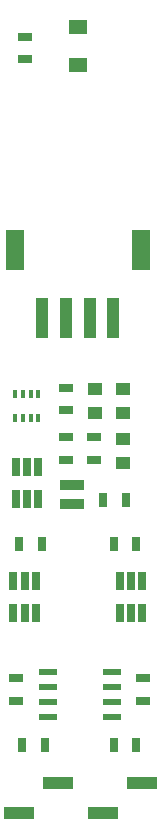
<source format=gtp>
G04 #@! TF.GenerationSoftware,KiCad,Pcbnew,(5.0.0-rc2-dev-444-g2974a2c10)*
G04 #@! TF.CreationDate,2019-11-01T17:22:56-07:00*
G04 #@! TF.ProjectId,EURO Dual 12-bit DAC-10V,4555524F204475616C2031322D626974,v01*
G04 #@! TF.SameCoordinates,Original*
G04 #@! TF.FileFunction,Paste,Top*
G04 #@! TF.FilePolarity,Positive*
%FSLAX46Y46*%
G04 Gerber Fmt 4.6, Leading zero omitted, Abs format (unit mm)*
G04 Created by KiCad (PCBNEW (5.0.0-rc2-dev-444-g2974a2c10)) date 11/01/19 17:22:56*
%MOMM*%
%LPD*%
G01*
G04 APERTURE LIST*
%ADD10R,0.350000X0.800000*%
%ADD11R,1.000000X3.500000*%
%ADD12R,1.500000X3.400000*%
%ADD13R,1.550000X0.600000*%
%ADD14R,0.650000X1.560000*%
%ADD15R,1.600000X1.200000*%
%ADD16R,1.250000X1.000000*%
%ADD17R,2.000000X0.900000*%
%ADD18R,0.700000X1.300000*%
%ADD19R,1.300000X0.700000*%
%ADD20R,2.510000X1.000000*%
G04 APERTURE END LIST*
D10*
X87200000Y-84850000D03*
X87875000Y-84850000D03*
X88525000Y-84850000D03*
X89175000Y-84850000D03*
X89175000Y-82750000D03*
X88525000Y-82750000D03*
X87875000Y-82750000D03*
X87225000Y-82750000D03*
D11*
X95500000Y-76375000D03*
X93500000Y-76375000D03*
X91500000Y-76375000D03*
X89500000Y-76375000D03*
D12*
X97850000Y-70625000D03*
X87150000Y-70625000D03*
D13*
X95395433Y-106288050D03*
X95395433Y-107558050D03*
X95395433Y-108828050D03*
X95395433Y-110098050D03*
X89995433Y-110098050D03*
X89995433Y-108828050D03*
X89995433Y-107558050D03*
X89995433Y-106288050D03*
D14*
X88000000Y-98650000D03*
X87050000Y-98650000D03*
X88950000Y-98650000D03*
X88950000Y-101350000D03*
X88000000Y-101350000D03*
X87050000Y-101350000D03*
X97000000Y-98650000D03*
X96050000Y-98650000D03*
X97950000Y-98650000D03*
X97950000Y-101350000D03*
X97000000Y-101350000D03*
X96050000Y-101350000D03*
D15*
X92500000Y-51700000D03*
X92500000Y-54900000D03*
D16*
X96300000Y-86600000D03*
X96300000Y-88600000D03*
X93925000Y-82400000D03*
X93925000Y-84400000D03*
X96300000Y-82400000D03*
X96300000Y-84400000D03*
D17*
X92025000Y-92100000D03*
X92025000Y-90500000D03*
D18*
X96550000Y-91800000D03*
X94650000Y-91800000D03*
D19*
X91500000Y-86450000D03*
X91500000Y-88350000D03*
X91520000Y-84150000D03*
X91520000Y-82250000D03*
X93900000Y-86450000D03*
X93900000Y-88350000D03*
D14*
X88200000Y-88950000D03*
X87250000Y-88950000D03*
X89150000Y-88950000D03*
X89150000Y-91650000D03*
X88200000Y-91650000D03*
X87250000Y-91650000D03*
D20*
X90805000Y-115730000D03*
X87495000Y-118270000D03*
X97905000Y-115730000D03*
X94595000Y-118270000D03*
D18*
X89700000Y-112500000D03*
X87800000Y-112500000D03*
D19*
X87250000Y-106862050D03*
X87250000Y-108762050D03*
D18*
X97450000Y-112500000D03*
X95550000Y-112500000D03*
D19*
X98000000Y-108762050D03*
X98000000Y-106862050D03*
D18*
X95550000Y-95500000D03*
X97450000Y-95500000D03*
X87550000Y-95500000D03*
X89450000Y-95500000D03*
D19*
X88000000Y-52550000D03*
X88000000Y-54450000D03*
M02*

</source>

____________

● What is expected:
In your copy, repeat the records above exactly and include no images.

● Result of this exercise:
<source format=gtp>
G04 #@! TF.GenerationSoftware,KiCad,Pcbnew,(5.0.0-rc2-dev-444-g2974a2c10)*
G04 #@! TF.CreationDate,2019-11-01T17:22:56-07:00*
G04 #@! TF.ProjectId,EURO Dual 12-bit DAC-10V,4555524F204475616C2031322D626974,v01*
G04 #@! TF.SameCoordinates,Original*
G04 #@! TF.FileFunction,Paste,Top*
G04 #@! TF.FilePolarity,Positive*
%FSLAX46Y46*%
G04 Gerber Fmt 4.6, Leading zero omitted, Abs format (unit mm)*
G04 Created by KiCad (PCBNEW (5.0.0-rc2-dev-444-g2974a2c10)) date 11/01/19 17:22:56*
%MOMM*%
%LPD*%
G01*
G04 APERTURE LIST*
%ADD10R,0.350000X0.800000*%
%ADD11R,1.000000X3.500000*%
%ADD12R,1.500000X3.400000*%
%ADD13R,1.550000X0.600000*%
%ADD14R,0.650000X1.560000*%
%ADD15R,1.600000X1.200000*%
%ADD16R,1.250000X1.000000*%
%ADD17R,2.000000X0.900000*%
%ADD18R,0.700000X1.300000*%
%ADD19R,1.300000X0.700000*%
%ADD20R,2.510000X1.000000*%
G04 APERTURE END LIST*
D10*
X87200000Y-84850000D03*
X87875000Y-84850000D03*
X88525000Y-84850000D03*
X89175000Y-84850000D03*
X89175000Y-82750000D03*
X88525000Y-82750000D03*
X87875000Y-82750000D03*
X87225000Y-82750000D03*
D11*
X95500000Y-76375000D03*
X93500000Y-76375000D03*
X91500000Y-76375000D03*
X89500000Y-76375000D03*
D12*
X97850000Y-70625000D03*
X87150000Y-70625000D03*
D13*
X95395433Y-106288050D03*
X95395433Y-107558050D03*
X95395433Y-108828050D03*
X95395433Y-110098050D03*
X89995433Y-110098050D03*
X89995433Y-108828050D03*
X89995433Y-107558050D03*
X89995433Y-106288050D03*
D14*
X88000000Y-98650000D03*
X87050000Y-98650000D03*
X88950000Y-98650000D03*
X88950000Y-101350000D03*
X88000000Y-101350000D03*
X87050000Y-101350000D03*
X97000000Y-98650000D03*
X96050000Y-98650000D03*
X97950000Y-98650000D03*
X97950000Y-101350000D03*
X97000000Y-101350000D03*
X96050000Y-101350000D03*
D15*
X92500000Y-51700000D03*
X92500000Y-54900000D03*
D16*
X96300000Y-86600000D03*
X96300000Y-88600000D03*
X93925000Y-82400000D03*
X93925000Y-84400000D03*
X96300000Y-82400000D03*
X96300000Y-84400000D03*
D17*
X92025000Y-92100000D03*
X92025000Y-90500000D03*
D18*
X96550000Y-91800000D03*
X94650000Y-91800000D03*
D19*
X91500000Y-86450000D03*
X91500000Y-88350000D03*
X91520000Y-84150000D03*
X91520000Y-82250000D03*
X93900000Y-86450000D03*
X93900000Y-88350000D03*
D14*
X88200000Y-88950000D03*
X87250000Y-88950000D03*
X89150000Y-88950000D03*
X89150000Y-91650000D03*
X88200000Y-91650000D03*
X87250000Y-91650000D03*
D20*
X90805000Y-115730000D03*
X87495000Y-118270000D03*
X97905000Y-115730000D03*
X94595000Y-118270000D03*
D18*
X89700000Y-112500000D03*
X87800000Y-112500000D03*
D19*
X87250000Y-106862050D03*
X87250000Y-108762050D03*
D18*
X97450000Y-112500000D03*
X95550000Y-112500000D03*
D19*
X98000000Y-108762050D03*
X98000000Y-106862050D03*
D18*
X95550000Y-95500000D03*
X97450000Y-95500000D03*
X87550000Y-95500000D03*
X89450000Y-95500000D03*
D19*
X88000000Y-52550000D03*
X88000000Y-54450000D03*
M02*

</source>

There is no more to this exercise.